Si vous estimez que votre entreprise est menacée par des pratiques anticoncurrentielles, vous devez déposer une plainte auprès d’un tribunal de commerce. Généralement, pour qu’une pratique anticoncurrentielle émerge, l’entreprise responsable doit avoir beaucoup de pouvoir à sa disposition. Vous n’êtes donc probablement pas la seule entreprise à en souffrir et vous avez tout intérêt à vous regrouper avec les entrepreneurs qui partagent votre point de vue.
Si les pratiques en question sont effectivement jugées comme contrevenant à la libre concurrence des acteurs économiques, le juge est en droit de prendre plusieurs décisions. D’abord, il obligera l’entreprise à mettre fin à son monopole pour rétablir une concurrence plus juste. Ensuite, il pourra lui donner une amende pour chaque jour durant lesquels elle ne s’exécute pas. Enfin, des dédommagements sont également envisageables pour les plaignants s’ils ont subi des pertes.

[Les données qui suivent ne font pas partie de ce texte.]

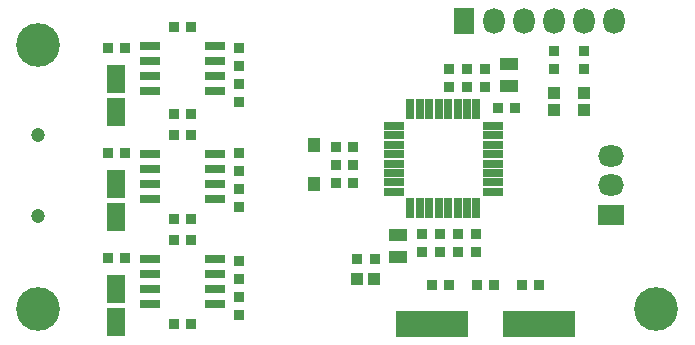
<source format=gts>
G04*
G04 #@! TF.GenerationSoftware,Altium Limited,Altium Designer,21.7.1 (17)*
G04*
G04 Layer_Color=8388736*
%FSLAX44Y44*%
%MOMM*%
G71*
G04*
G04 #@! TF.SameCoordinates,46D70AF8-5DF4-403A-B55C-3C1985085F34*
G04*
G04*
G04 #@! TF.FilePolarity,Negative*
G04*
G01*
G75*
%ADD29R,1.7200X0.6700*%
%ADD30R,0.6700X1.7200*%
%ADD31R,0.9500X0.9500*%
%ADD32R,0.9500X0.9500*%
%ADD33R,1.5000X1.1000*%
%ADD34R,1.0800X1.2200*%
%ADD35R,1.0000X1.0000*%
%ADD36R,1.0000X1.0000*%
%ADD37R,1.5500X2.4000*%
%ADD38R,6.2000X2.2000*%
%ADD39R,1.7200X0.8000*%
%ADD40O,2.2000X1.8000*%
%ADD41R,2.2000X1.8000*%
%ADD42C,3.7000*%
%ADD43R,1.8000X2.2000*%
%ADD44O,1.8000X2.2000*%
%ADD45C,1.2000*%
D29*
X339000Y137100D02*
D03*
Y145100D02*
D03*
Y153100D02*
D03*
Y161100D02*
D03*
Y169100D02*
D03*
Y177100D02*
D03*
Y185100D02*
D03*
Y193100D02*
D03*
X423000D02*
D03*
Y185100D02*
D03*
Y177100D02*
D03*
Y169100D02*
D03*
Y161100D02*
D03*
Y153100D02*
D03*
Y145100D02*
D03*
Y137100D02*
D03*
D30*
X353000Y207100D02*
D03*
X361000D02*
D03*
X369000D02*
D03*
X377000D02*
D03*
X385000D02*
D03*
X393000D02*
D03*
X401000D02*
D03*
X409000D02*
D03*
Y123100D02*
D03*
X401000D02*
D03*
X393000D02*
D03*
X385000D02*
D03*
X377000D02*
D03*
X369000D02*
D03*
X361000D02*
D03*
X353000D02*
D03*
D31*
X408940Y101480D02*
D03*
Y86480D02*
D03*
X474980Y256420D02*
D03*
Y241420D02*
D03*
X500380Y256420D02*
D03*
Y241420D02*
D03*
X393700Y101480D02*
D03*
Y86480D02*
D03*
X378460Y101480D02*
D03*
Y86480D02*
D03*
X363220Y101480D02*
D03*
Y86480D02*
D03*
X401320Y226180D02*
D03*
Y241180D02*
D03*
X416560Y226180D02*
D03*
Y241180D02*
D03*
X386080Y241180D02*
D03*
Y226180D02*
D03*
X208280Y78620D02*
D03*
Y63620D02*
D03*
Y48140D02*
D03*
Y33140D02*
D03*
Y170060D02*
D03*
Y155060D02*
D03*
Y139580D02*
D03*
Y124580D02*
D03*
Y258960D02*
D03*
Y243960D02*
D03*
Y228480D02*
D03*
Y213480D02*
D03*
D32*
X289680Y175260D02*
D03*
X304680D02*
D03*
X322714Y80469D02*
D03*
X307714D02*
D03*
X426840Y208280D02*
D03*
X441840D02*
D03*
X96640Y81280D02*
D03*
X111640D02*
D03*
X96640Y170180D02*
D03*
X111640D02*
D03*
X96640Y259080D02*
D03*
X111640D02*
D03*
X462160Y58420D02*
D03*
X447160D02*
D03*
X370960D02*
D03*
X385960D02*
D03*
X304680Y160020D02*
D03*
X289680D02*
D03*
X152520Y96520D02*
D03*
X167520D02*
D03*
X152520Y25400D02*
D03*
X167520D02*
D03*
X152520Y185420D02*
D03*
X167520D02*
D03*
X152520Y114300D02*
D03*
X167520D02*
D03*
X152520Y276860D02*
D03*
X167520D02*
D03*
X152520Y203200D02*
D03*
X167520D02*
D03*
X289680Y144780D02*
D03*
X304680D02*
D03*
X424060Y58420D02*
D03*
X409060D02*
D03*
D33*
X342900Y100940D02*
D03*
Y81940D02*
D03*
X436880Y226720D02*
D03*
Y245720D02*
D03*
D34*
X271780Y176370D02*
D03*
Y143670D02*
D03*
D35*
X322460Y63500D02*
D03*
X307460D02*
D03*
D36*
X474980Y205980D02*
D03*
Y220980D02*
D03*
X500380Y205980D02*
D03*
Y220980D02*
D03*
D37*
X104140Y26540D02*
D03*
Y54740D02*
D03*
Y115440D02*
D03*
Y143640D02*
D03*
Y204340D02*
D03*
Y232540D02*
D03*
D38*
X461560Y25400D02*
D03*
X371560D02*
D03*
D39*
X132620Y80010D02*
D03*
Y67310D02*
D03*
Y54610D02*
D03*
Y41910D02*
D03*
X187420Y80010D02*
D03*
Y67310D02*
D03*
Y54610D02*
D03*
Y41910D02*
D03*
X132620Y168910D02*
D03*
Y156210D02*
D03*
Y143510D02*
D03*
Y130810D02*
D03*
X187420Y168910D02*
D03*
Y156210D02*
D03*
Y143510D02*
D03*
Y130810D02*
D03*
X132620Y260350D02*
D03*
Y247650D02*
D03*
Y234950D02*
D03*
Y222250D02*
D03*
X187420Y260350D02*
D03*
Y247650D02*
D03*
Y234950D02*
D03*
Y222250D02*
D03*
D40*
X523240Y167640D02*
D03*
Y142640D02*
D03*
D41*
Y117640D02*
D03*
D42*
X38100Y38100D02*
D03*
X561340D02*
D03*
X38100Y261620D02*
D03*
D43*
X398780Y281940D02*
D03*
D44*
X424180D02*
D03*
X449580D02*
D03*
X474980D02*
D03*
X500380D02*
D03*
X525780D02*
D03*
D45*
X38100Y185420D02*
D03*
Y116840D02*
D03*
M02*

</source>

Quelle suite sera donnée à la plainte de Telegram, Spotify et Rakuten ?
Pour les utilisateurs, le monopole d’Apple peut paraître sans gravité, mais il a pourtant d’importantes conséquences. Par exemple, le fabricant de téléphones a menacé Telegram de disparaître de son App Store s’il continuait à se plaindre des taxes appliquées. Une telle situation pose évidemment des questions quant à l’étendue du pouvoir d’Apple. L’entreprise est en mesure d’exercer une censure implacable et incontournable.
Malheureusement, tant qu’aucun tribunal ne se sera exprimé contre ce monopole, Apple sera parfaitement libre de l’exercer comme bon lui semble. Il faudra donc attendre que les plaintes déposées à la Commission européenne soient analysées, qu’une enquête soit menée, puis qu’un jugement soit rendu.
Tout cela pourrait prendre des années, mais également mener à l’obligation pour Apple d’offrir aux utilisateurs la possibilité d’installer d’autres magasins d’applications. Si la décision ne s’appliquait qu’en Europe, les iPhones américains n’auraient alors aucun changement à effectuer sur leur logiciel interne.